MPTCP Userland implementation
- Download: version
0.1 (tar.gz)
- Requirements:
- 32 bit, Linux 2.6 kernel (important - does not compile on 64
bit)
- flex
- bison
- linux headers 2.6.17 (download here)
- Install: unzip, edit Rules.mk (see README in archive),
compile.
- Test: run send_tcp and recv_tcp programs in src/test
- Userland code: The code implements multipath on top
of a userland port of the Linux 2.3.29 stack by Kandula et. al
(description here).
The port simply takes the unmodified ip and tcp code from the kernel,
and wrapps it around
with pcapture to receive data, and raw sockets to send data.Despite the
kernel being dated, the userland version allows testing and development
much more quickly than in-kernel implementations.
- MPTCP Protocol: the code implements a subset of the
current multipath
TCP draft.
It uses options to advertise additional addresses, and includes a data
sequence number to allow the
receiver to reorder data at connection level. It does not implement the
full mapping as in the draft: it only
includes the starting connection level offset in each segment. This
means the connection will likely fail unpredicatbly if it goes through
middleboxes that resegment.
- Congestion Control:: the code implements the linked
increases algorithm for multipath tcp, as described in the congestion
control draft.
It allows the user to choose the congestion control algorithm by
changing defines in src/user-tcp/ipv4/fake-linux.h.
- Limitations: the code is single threaded, thus client must
use asynchronous socket calls.
It will not work with unmodified TCP apps; for examples of use please
look at the test programs
provided.
htsim simulator (for TCP and MPTCP)
- Download: version 0.2
(tar.gz)
- Requirements:
- Install: unzip, run make in sim directory (see README in
archive)
- Test: run htsim in sim directory. It will provide little
useful output
on the console. It stores the output in a binary format in the data
directory.
- Process results:install R first (http://cran.r-project.org/).
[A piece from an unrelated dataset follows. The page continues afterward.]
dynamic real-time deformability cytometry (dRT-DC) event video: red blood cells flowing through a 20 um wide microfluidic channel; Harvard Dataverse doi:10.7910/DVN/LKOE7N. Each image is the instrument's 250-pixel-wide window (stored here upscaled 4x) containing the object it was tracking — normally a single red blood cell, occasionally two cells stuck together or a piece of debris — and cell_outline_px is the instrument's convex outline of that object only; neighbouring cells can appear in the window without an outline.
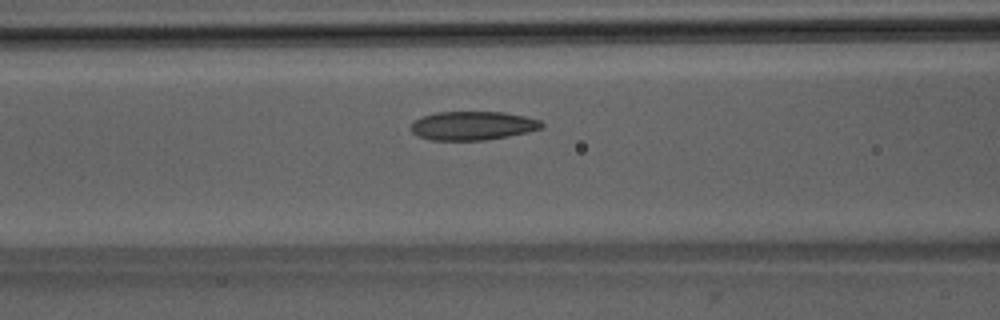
{"species": "Egyptian fruit bat (a non-hibernating species)", "species_latin": "Rousettus aegyptiacus", "temperature_condition": "room temperature", "stored_images_in_passage": 46, "camera_frame_rate_fps": 3000, "um_per_image_px": 0.085, "animal": {"sex": "male"}, "frame": {"image": 1, "passage_image": 16, "time_ms": 5.0, "image_size_px": [1000, 320], "cell_outline_px": [[544, 128], [528, 132], [508, 136], [484, 140], [432, 140], [416, 136], [412, 132], [412, 124], [416, 120], [424, 116], [436, 112], [504, 112], [524, 116], [540, 120], [544, 124]], "centroid_in_image_um": [40.21, 10.68], "position_along_channel_um": 126.4, "area_um2": 21.85}}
You will need to install various R
packages, including a custom package by Damon Wischik (djwutils_2.10.tar.gz).
In
R, set the working directory to analysis and load analysis.R
This will parse the data/logout.dat file. See README file, and the
docs/ directory in the archive for some
basic examples that plot various data. A brief introduction to R is
given here
- Fast simulator: htsim allows testing both high speed and
large numbers of tcp flows concurrently. It models the network as
a collection of pipes (that add delays) and queues (with fixed
processing capacity, and finite buffers), allowing
the creation of arbitrary network topologies. Each packet is allocated
only once (references are passed between network hops), and there is a
memory pool of allocated packets
to minimize malloc/free overhead. Finally, all flows' timeouts are
triggered at the same time: the code performs a periodic sweep of all
the connections and triggers RTO handlers as needed. This unnecesarily
synchronizes the RTOs of different flows, and will bias results if RTOs
are frequent. The console output prints an info for every RTO;
eyeballing their count is one way of ensuring the results are not
distorted by RTOs.
- MPTCP Implementation: the code only implements congestion
control coupling. It implements the linked increases algorithm for
multipath tcp, as described in the
congestion control draft, as well as Fully Coupled, and independent
tcps. It allows the user to choose the congestion control algorithm by
passing a parameter to htsim. It maintains the window in bytes (as
opposed to the Linux based implementations, which maintain
the window in packets).
- Limitations: the code does not implement reordering at
connection level, of any other parts of the multipath
protocol. The subflows are independent TCP connections, that are only
linked through congestion control.
Confidential Content-Based Publish/Subscribe
This project deals with confidentiality in
content-based forwarding. The idea is to allow an untrusted broker to
take forwarding decisions on encrypted notifications and subscriptions,
without learning anything more than necessary to perform this
computation. All the details are in our Securecomm
paper. An earlier implementation using Yao's garbled circuit
construction (insecure according to this stronger security model) is
described in this technical
report.
The source
code (tar gzipped) is also available under GPLv2 licence. Feel free to play around with it and let me
know if you have questions or bug reports. Although I do not intend to
do much work on this subject in the future, I will try to support
further uses of this software for research purposes.